3 thoughts on “Killing Comedy

  1. It’s true that comedy and the perception of comedy has changed in recent generations in an effort to be more politically correct, however, I don’t think that Amy Schumer is a comedian who has failed as a result of the “woke” media, perhaps she’s just not funny. As a comedian, you can make whatever jokes you want, but it’s not the responsibility of the audience to laugh if the jokes don’t land. Honestly, did you watch Amy Schumer’s movie and laugh? The South Park episode is satire, it portrays an extreme reality, I don’t think that the episode is meant to serve as a warning for the dangers of “wokeness.” People not laughing at bad jokes is not a precursor of our society descending into a dictatorship. I agree that political sensitivities around comedy have become extreme in some senses, but comedy is completely subjective.

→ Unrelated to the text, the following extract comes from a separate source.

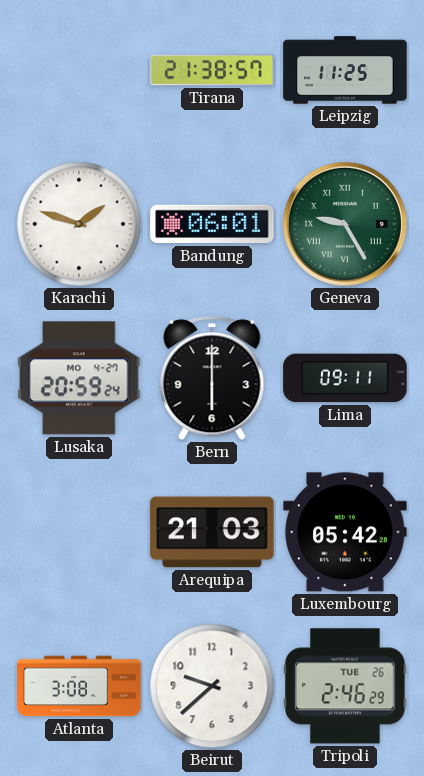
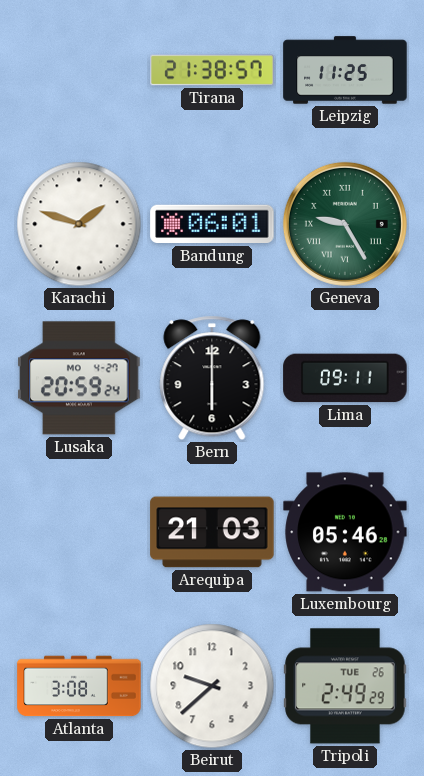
Luxembourg: 05:42 -> 05:46
Tripoli: 2:46 -> 2:49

  2. Are the new generations more PC than the previous generations? Absolutely, but I don’t think that it’s as big of a problem as a lot of people that share your opinion think it is. In the same way that people are allowed to make offensive jokes for the sake of comedy, others are allowed to dislike things they find offensive. Of course, there are situations like the “I Feel Pretty” reaction in which people can completely miss the point of comedies, but in other circumstances, just because something is intolerant in a “funny way,” doesn’t mean everyone gonna laugh at it.

  3. Hello Armin!
    Although I definitely agree that there are some instances where comedians or shows can cross the line with jokes and what they believe will be humorous for others, I also believe that not everything should be taken to heart. Some things are read with great detail and it feels as if people are reading in between lines that aren’t there. Again, I understand that this is not always the case, and people have a right to be offended at whatever offends them, but if we keep going pace, we will not have much to talk about or bring up in comedy shows/movies.